■ **Instructions to follow**: How many lines of the records hold the string "未成年保护法不保护未成年"? Reply with the number alone.
Dataset content Block Start
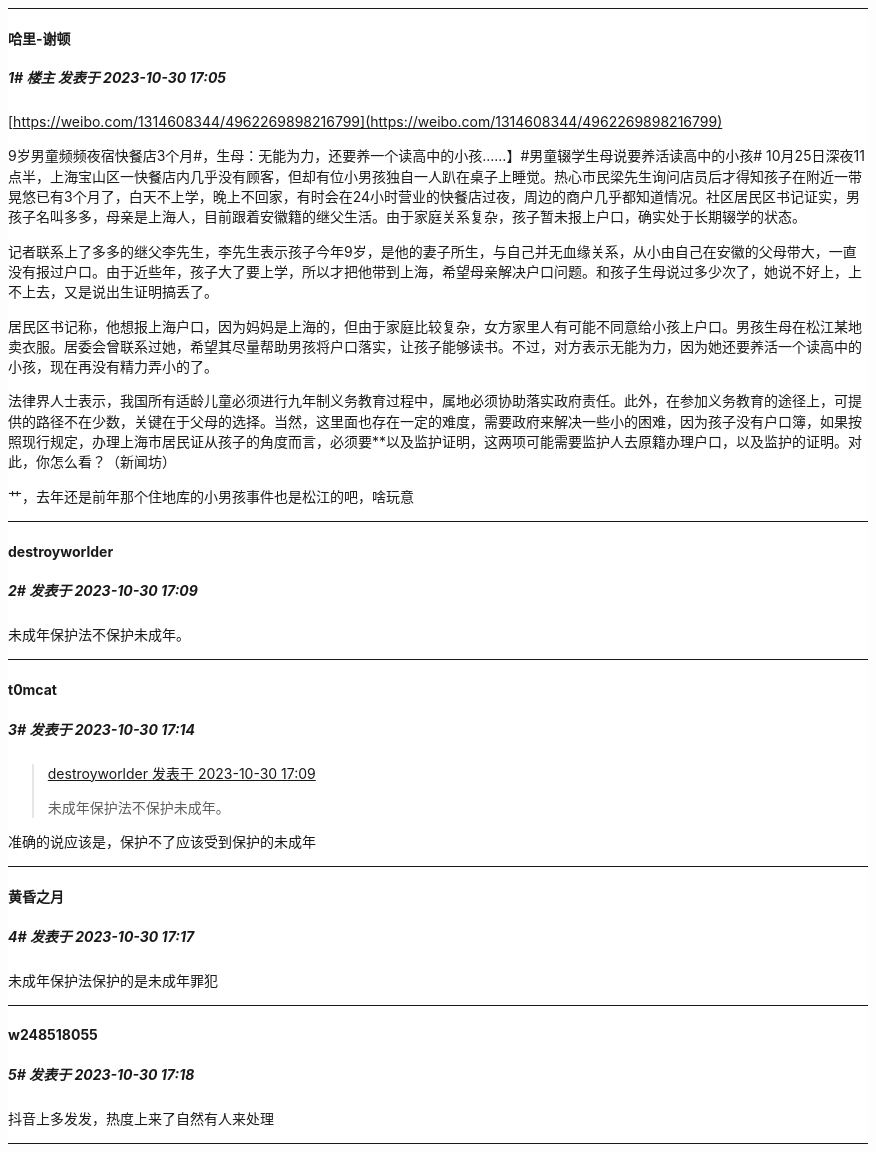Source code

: 
*****

####  哈里-谢顿  
##### 1#       楼主       发表于 2023-10-30 17:05

[https://weibo.com/1314608344/4962269898216799](https://weibo.com/1314608344/4962269898216799)

9岁男童频频夜宿快餐店3个月#，生母：无能为力，还要养一个读高中的小孩……】#男童辍学生母说要养活读高中的小孩# 10月25日深夜11点半，上海宝山区一快餐店内几乎没有顾客，但却有位小男孩独自一人趴在桌子上睡觉。热心市民梁先生询问店员后才得知孩子在附近一带晃悠已有3个月了，白天不上学，晚上不回家，有时会在24小时营业的快餐店过夜，周边的商户几乎都知道情况。社区居民区书记证实，男孩子名叫多多，母亲是上海人，目前跟着安徽籍的继父生活。由于家庭关系复杂，孩子暂未报上户口，确实处于长期辍学的状态。

记者联系上了多多的继父李先生，李先生表示孩子今年9岁，是他的妻子所生，与自己并无血缘关系，从小由自己在安徽的父母带大，一直没有报过户口。由于近些年，孩子大了要上学，所以才把他带到上海，希望母亲解决户口问题。和孩子生母说过多少次了，她说不好上，上不上去，又是说出生证明搞丢了。

居民区书记称，他想报上海户口，因为妈妈是上海的，但由于家庭比较复杂，女方家里人有可能不同意给小孩上户口。男孩生母在松江某地卖衣服。居委会曾联系过她，希望其尽量帮助男孩将户口落实，让孩子能够读书。不过，对方表示无能为力，因为她还要养活一个读高中的小孩，现在再没有精力弄小的了。

法律界人士表示，我国所有适龄儿童必须进行九年制义务教育过程中，属地必须协助落实政府责任。此外，在参加义务教育的途径上，可提供的路径不在少数，关键在于父母的选择。当然，这里面也存在一定的难度，需要政府来解决一些小的困难，因为孩子没有户口簿，如果按照现行规定，办理上海市居民证从孩子的角度而言，必须要**以及监护证明，这两项可能需要监护人去原籍办理户口，以及监护的证明。对此，你怎么看？（新闻坊） 

艹，去年还是前年那个住地库的小男孩事件也是松江的吧，啥玩意

*****

####  destroyworlder  
##### 2#       发表于 2023-10-30 17:09

未成年保护法不保护未成年。

*****

####  t0mcat  
##### 3#       发表于 2023-10-30 17:14

<blockquote><a href="httphttps://bbs.saraba1st.com/2b/forum.php?mod=redirect&amp;goto=findpost&amp;pid=62883211&amp;ptid=2158727" target="_blank">destroyworlder 发表于 2023-10-30 17:09</a>

未成年保护法不保护未成年。</blockquote>
准确的说应该是，保护不了应该受到保护的未成年

*****

####  黄昏之月  
##### 4#       发表于 2023-10-30 17:17

未成年保护法保护的是未成年罪犯

*****

####  w248518055  
##### 5#       发表于 2023-10-30 17:18

抖音上多发发，热度上来了自然有人来处理

*****
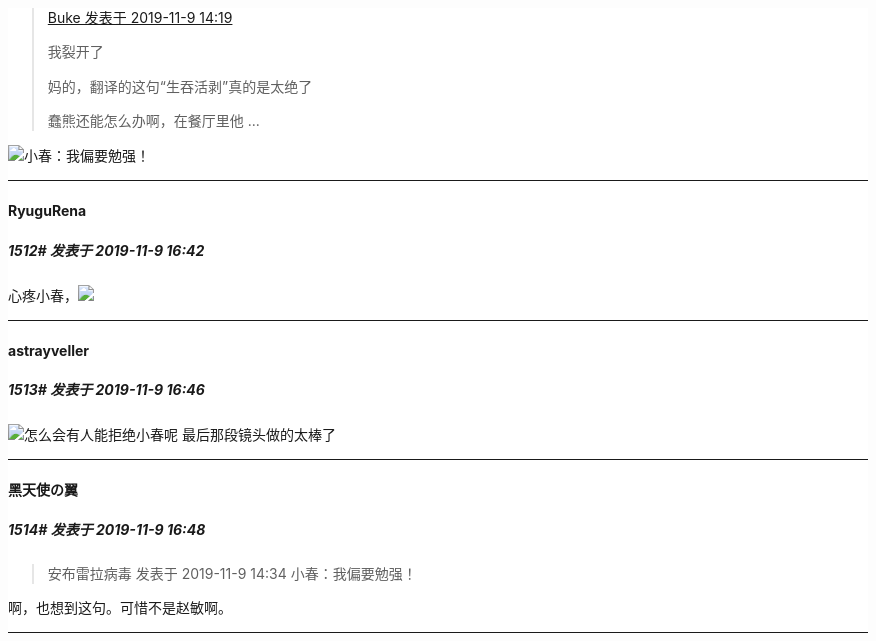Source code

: 

<blockquote><a href="httphttps://bbs.saraba1st.com/2b/forum.php?mod=redirect&amp;goto=findpost&amp;pid=45459483&amp;ptid=1574222" target="_blank">Buke 发表于 2019-11-9 14:19</a>

我裂开了

妈的，翻译的这句“生吞活剥”真的是太绝了

蠢熊还能怎么办啊，在餐厅里他 ...</blockquote>
<img src="https://static.saraba1st.com/image/smiley/face2017/081.png" referrerpolicy="no-referrer">小春：我偏要勉强！







*****

####  RyuguRena  
##### 1512#       发表于 2019-11-9 16:42




心疼小春，<img src="https://static.saraba1st.com/image/smiley/face2017/138.png" referrerpolicy="no-referrer">







*****

####  astrayveller  
##### 1513#       发表于 2019-11-9 16:46



<img src="https://static.saraba1st.com/image/smiley/face2017/131.png" referrerpolicy="no-referrer">怎么会有人能拒绝小春呢 最后那段镜头做的太棒了







*****

####  黑天使の翼  
##### 1514#       发表于 2019-11-9 16:48



<blockquote>安布雷拉病毒 发表于 2019-11-9 14:34
小春：我偏要勉强！</blockquote>
啊，也想到这句。可惜不是赵敏啊。







*****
Dataset content Block End
■ **Exercise result**: 2